(Collected data)
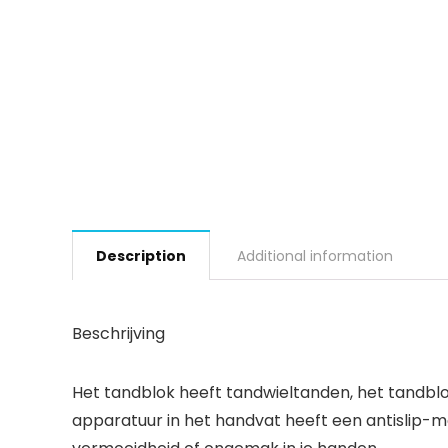
Description
Additional information
Beschrijving
Het tandblok heeft tandwieltanden, het tandblo
apparatuur in het handvat heeft een antislip-mo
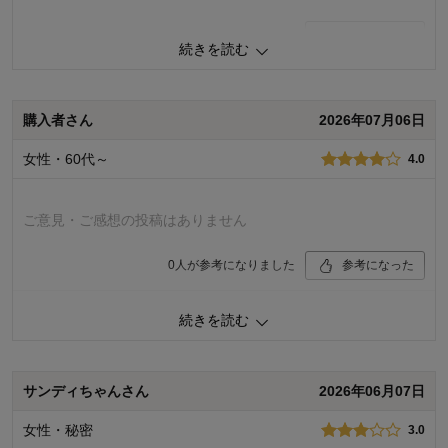
0
人が参考になりました
参考になった
続きを読む
品質
4.0
着心地
4.0
デザイン
3.0
購入者さん
2026年07月06日
購入商品：
ネイビー×アイスグレー, Ｍ
女性・60代～
4.0
お気に入りポイント：
価格、着回しがきく
体型：
標準
おすすめ用途：
カジュアル
ご意見・ご感想の投稿はありません
身長（cm）：
156～160
サイズ：
ちょうど良い
0
人が参考になりました
参考になった
品質
4.0
続きを読む
着心地
3.0
デザイン
4.0
購入商品：
アイスグレー×アイスグレー, Ｍ
サンディちゃんさん
2026年06月07日
体型：
身長（cm）：
女性・秘密
3.0
サイズ：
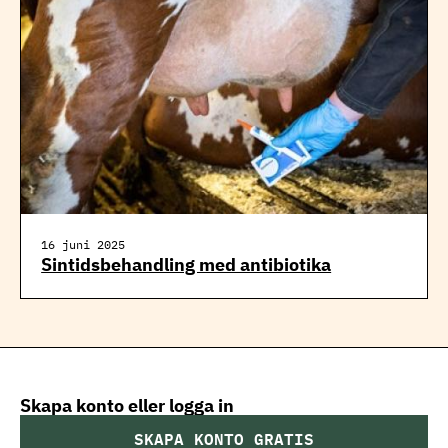
16 juni 2025
Sintidsbehandling med antibiotika
Skapa konto eller logga in
SKAPA KONTO GRATIS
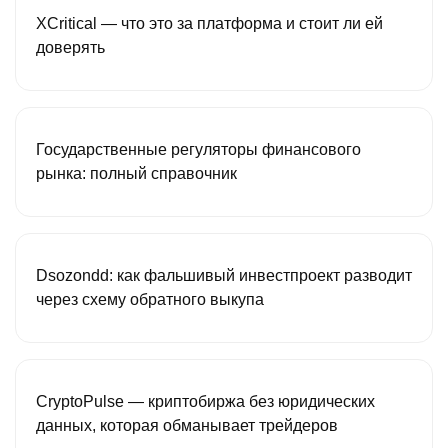
XCritical — что это за платформа и стоит ли ей
доверять
Государственные регуляторы финансового
рынка: полный справочник
Dsozondd: как фальшивый инвестпроект разводит
через схему обратного выкупа
CryptoPulse — криптобиржа без юридических
данных, которая обманывает трейдеров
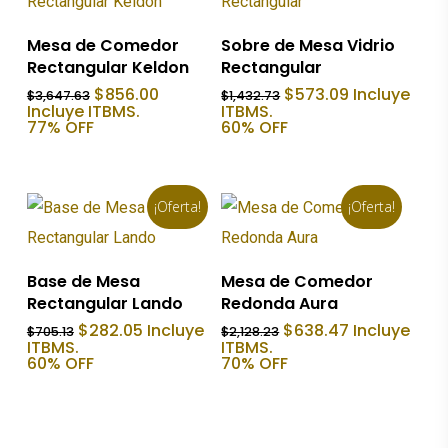
Añadir Al Carrito
Añadir Al Carrito
Mesa de Comedor
Sobre de Mesa Vidrio
Rectangular Keldon
Rectangular
El
El
El
El
$
856.00
$
573.09
Incluye
$
3,647.63
$
1,432.73
precio
precio
precio
precio
Incluye ITBMS.
ITBMS.
original
actual
original
actual
77% OFF
60% OFF
era:
es:
era:
es:
$3,647.63.
$856.00.
$1,432.73.
$573.09.
¡Oferta!
¡Oferta!
Añadir Al Carrito
Añadir Al Carrito
Base de Mesa
Mesa de Comedor
Rectangular Lando
Redonda Aura
El
El
El
El
$
282.05
Incluye
$
638.47
Incluye
$
705.13
$
2,128.23
precio
precio
precio
precio
ITBMS.
ITBMS.
original
actual
original
actual
60% OFF
70% OFF
era:
es:
era:
es:
$705.13.
$282.05.
$2,128.23.
$638.47.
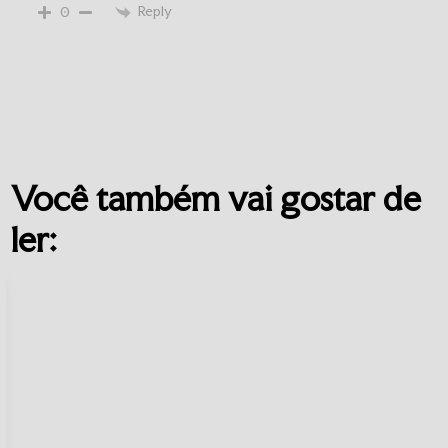
Reply
0
Você também vai gostar de
ler:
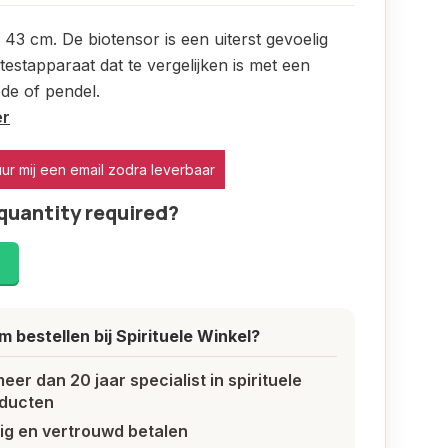
 43 cm. De biotensor is een uiterst gevoelig
testapparaat dat te vergelijken is met een
de of pendel.
er
uur mij een email zodra leverbaar
quantity required?
!
 bestellen bij Spirituele Winkel?
meer dan 20 jaar specialist in spirituele
ducten
lig en vertrouwd betalen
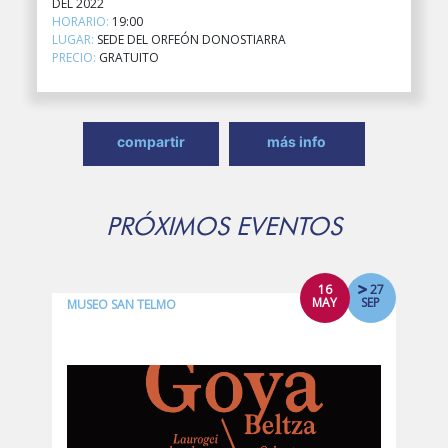
DEL 2022
HORARIO:
19:00
LUGAR:
SEDE DEL ORFEÓN DONOSTIARRA
PRECIO:
GRATUITO
compartir
más info
PRÓXIMOS EVENTOS
16
27
MAY
SEP
MUSEO SAN TELMO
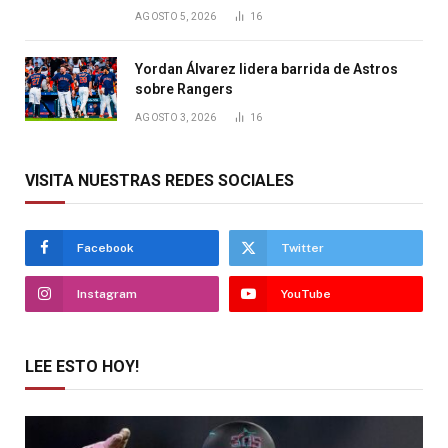
AGOSTO 5, 2026
16
Yordan Álvarez lidera barrida de Astros
sobre Rangers
AGOSTO 3, 2026
16
VISITA NUESTRAS REDES SOCIALES
Facebook
Twitter
Instagram
YouTube
LEE ESTO HOY!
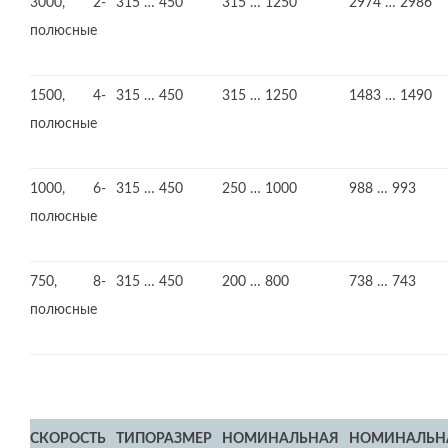
3000, 2-
315 … 450
315 … 1250
2974 … 2986
полюсные
1500, 4-
315 … 450
315 … 1250
1483 … 1490
полюсные
1000, 6-
315 … 450
250 … 1000
988 … 993
полюсные
750, 8-
315 … 450
200 … 800
738 … 743
полюсные
СКОРОСТЬ
ТИПОРАЗМЕР
НОМИНАЛЬНАЯ
НОМИНАЛЬН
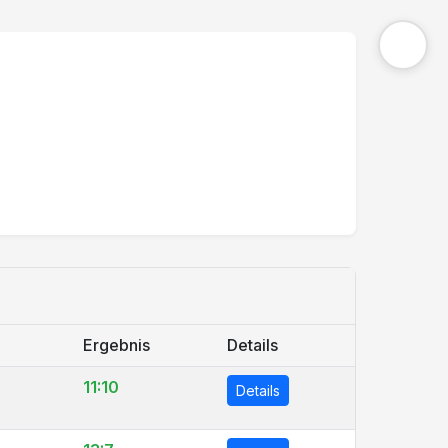
Ergebnis
Details
11:10
Details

▶ **Directions for this task**: Every line above that contains "heeft" counts once. Give the number of those lines and nothing more.

▶ **Solved problem**: 2